IRVING, Texas -- Cowboys owner Jerry Jones had a tough choice to make three years ago. And unless the Cowboys experience their first playoff success in more than a decade, it's a choice that will continue to haunt Jones.
After Bill Parcells walked away following the 2006 season, Jones worked through a list of replacements that included future NFL head coaches Tony Sparano, Todd Haley and Mike Singletary. But Jones wanted someone who had experience as a head coach and that's why Wade Phillips and Norv Turner were the finalists.
Of course, Jones had a close relationship with Turner because the coach had helped guide the Cowboys to two Super Bowls as the offensive coordinator in the '90s. The eventual Hall of Fame quarterback on those teams, Troy Aikman, attributes much of his success to Turner and he lobbied Jones on behalf of his close friend.
I remember seeing Turner, Aikman, Jason Garrett and Jones together at the Super Bowl in Miami three years ago and thinking that it would be difficult for Phillips to prevail. We all know what happened next. Jones had invested heavily on the defensive side of the ball while converting to Parcells' favored 3-4 scheme and he thought Phillips would be the better fit.
Jones already had hired Garrett from the Dolphins to be his offensive coordinator and that's the decision that ultimately doomed Turner's candidacy. Jones gambled that the cerebral Garrett eventually would be able to do for Tony Romo what Turner once did for Aikman. With Garrett in place, hiring Turner seemed like overkill to Jones.
Plus, Jones realized how valuable offensive line coach/playcaller Sparano was to his staff and knew that he could mentor the Ivy Leaguer. And you have to admit that the decision seemed pretty sound when Phillips led the Cowboys to a 13-3 regular-season record in his first season. Then came Romo's infamous Cabo trip and the subsequent playoff loss to the Giants. Sparano left to become the coach of the Dolphins and Jones committed $3 million per year to Garrett to keep him from taking offers from Baltimore and Atlanta.
Turner, who has been reluctant to talk about Jones' decision this week, replaced Marty Schottenheimer as the coach of the Chargers in '07 and he has gone 10-0 in December and 3-2 in the playoffs. If you don't think he wants to stick it to his former boss at Cowboys Stadium on Sunday, you haven't spent much time around the man. Turner comes across as mild-mannered in public, but he has a fiery side that many of his players have seen over the years. Turner has been able to rewrite his legacy as a head coach over the past three seasons. Every year, the Chargers stumble out of the gates, but they're at their best when the stakes are highest.
Could Turner have had the same playoff success in Dallas that he has had in San Diego? It's difficult to say. Coaches face more scrutiny in Dallas because it's a larger media market and there are more expectations from the organization's national fan base. Turner has faced plenty of criticism in San Diego, but I don't think it rises to the level of what Phillips has encountered in Dallas.

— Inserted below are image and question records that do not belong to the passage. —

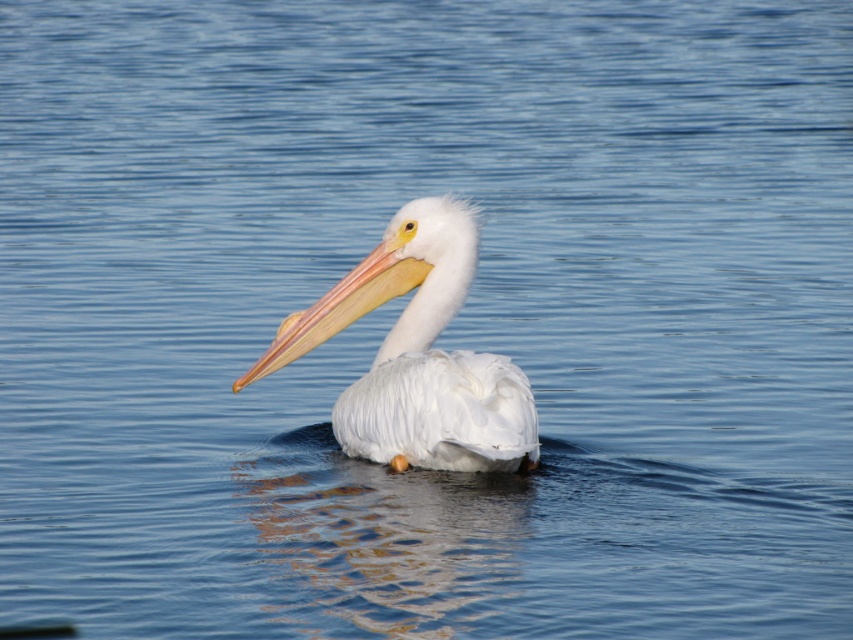
Which is more to the left, white feathered pelican at center or matte orange beak at center?

matte orange beak at center is more to the left.

You are a GUI agent. You are given a task and a screenshot of the screen. Output one action in this format:
    pyautogui.click(x=<x>, y=<y>)
    Task: Click on the white feathered pelican at center
    
    Given the screenshot: What is the action you would take?
    pyautogui.click(x=416, y=355)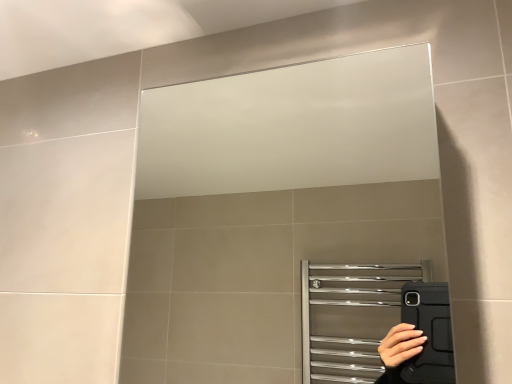
Locate an element on the screen. Image resolution: width=512 pixels, height=384 pixels. matte glass mirror at upper center is located at coordinates (271, 207).

The height and width of the screenshot is (384, 512). What do you see at coordinates (271, 207) in the screenshot? I see `matte glass mirror at upper center` at bounding box center [271, 207].

Image resolution: width=512 pixels, height=384 pixels. I want to click on matte glass mirror at upper center, so click(x=271, y=207).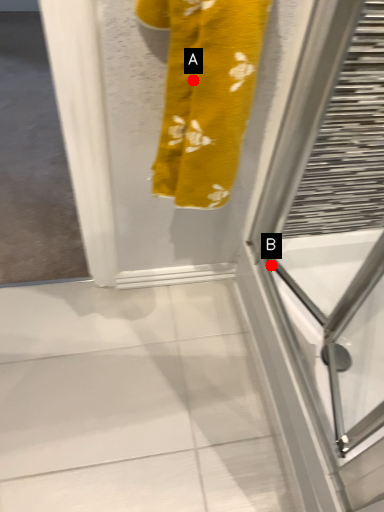
Question: Two points are circled on the image, labeled by A and B beside each circle. Which of the following is the closest to the observer?

Choices:
 (A) A is closer
 (B) B is closer

Answer: (A)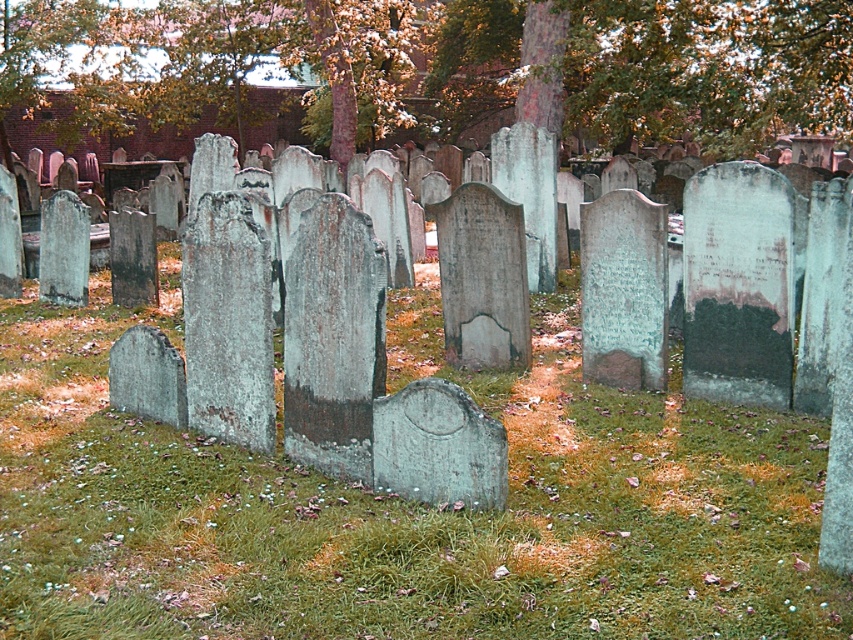
You are standing in the cemetery and want to place a small bouquet of flowers between the green mossy grass at center and the green leafy tree at center. Since you want the bouquet to be visible from where you are standing, which object should you place it closer to?

The green mossy grass at center is closer to the viewer than the green leafy tree at center, so placing the bouquet closer to the green mossy grass at center would make it more visible from your current position.

You are standing at the edge of the cemetery and want to walk towards the green leafy tree at center. As you walk, you notice the green mossy grass at center. Which object will you encounter first based on their widths?

The green mossy grass at center has a lesser width compared to the green leafy tree at center, so you will encounter the green mossy grass at center first as it is narrower.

But I think the biggest difference is that Turner would've been the perfect choice for Romo. Parcells always said that Romo was the type of quarterback you needed to coach "all the way through a game." What he meant is that Romo's penchant for going rogue needed to be monitored closely. It always bothered Parcells that Romo liked to give advice to the officials, coaches and anyone else within earshot.
Turner had admired Romo's immense talent from afar and I think he would've known how to help the quarterback strike a balance between protecting the football and using his rare improvisational skills to make big plays. It now looks like Romo's finding that balance, but it has been a painful process to watch at times.

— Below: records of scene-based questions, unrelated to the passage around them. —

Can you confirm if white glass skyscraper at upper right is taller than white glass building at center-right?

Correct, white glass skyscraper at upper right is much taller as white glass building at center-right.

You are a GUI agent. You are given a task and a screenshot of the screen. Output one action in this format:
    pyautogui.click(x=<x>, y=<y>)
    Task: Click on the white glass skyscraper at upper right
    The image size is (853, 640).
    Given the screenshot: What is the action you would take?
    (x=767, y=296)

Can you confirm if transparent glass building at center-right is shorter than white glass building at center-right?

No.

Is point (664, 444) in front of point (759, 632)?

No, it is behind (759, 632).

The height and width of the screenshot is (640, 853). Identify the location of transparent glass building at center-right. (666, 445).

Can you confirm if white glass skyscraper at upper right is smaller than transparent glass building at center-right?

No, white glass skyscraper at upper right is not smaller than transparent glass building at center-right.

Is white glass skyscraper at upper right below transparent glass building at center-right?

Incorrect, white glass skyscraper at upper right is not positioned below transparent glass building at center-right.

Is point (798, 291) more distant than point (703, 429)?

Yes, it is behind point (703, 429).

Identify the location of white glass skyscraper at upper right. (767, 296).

Turner was diplomatic when asked how disappointed he was not to land the Cowboys job three years ago. I know for a fact that he wanted to back out of the process at one point because he didn't like how things were going, but a family member convinced him to see it through.
"Again, when you're in the middle of one of those things, I think you get a sense, a feel, for what's happening," Turner said on a conference call Wednesday. "I wasn't surprised. When you're not surprised, I think the disappointment is different."
I realize that Turner coaches in a weaker division than the NFC East, but it's hard to argue with what he's accomplished. He attributes his late-season success to tweaking the Chargers' practice schedule and changing up drills. He thinks it breaks up the monotony of a long season and keeps his players fresh. It also helps to have a quarterback who seems to flourish late in the season.
Both Phillips and Turner inherited talented, young quarterbacks and excellent defenses. It's ironic that Phillips basically built the defense in San Diego.
Phillips still has a chance to change his legacy, one that he defends vehemently when challenged. But deep down he must know that coaches' reputations are forged by how their teams perform in the playoffs.
And by that measure, it's pretty obvious the Cowboys made the wrong decision.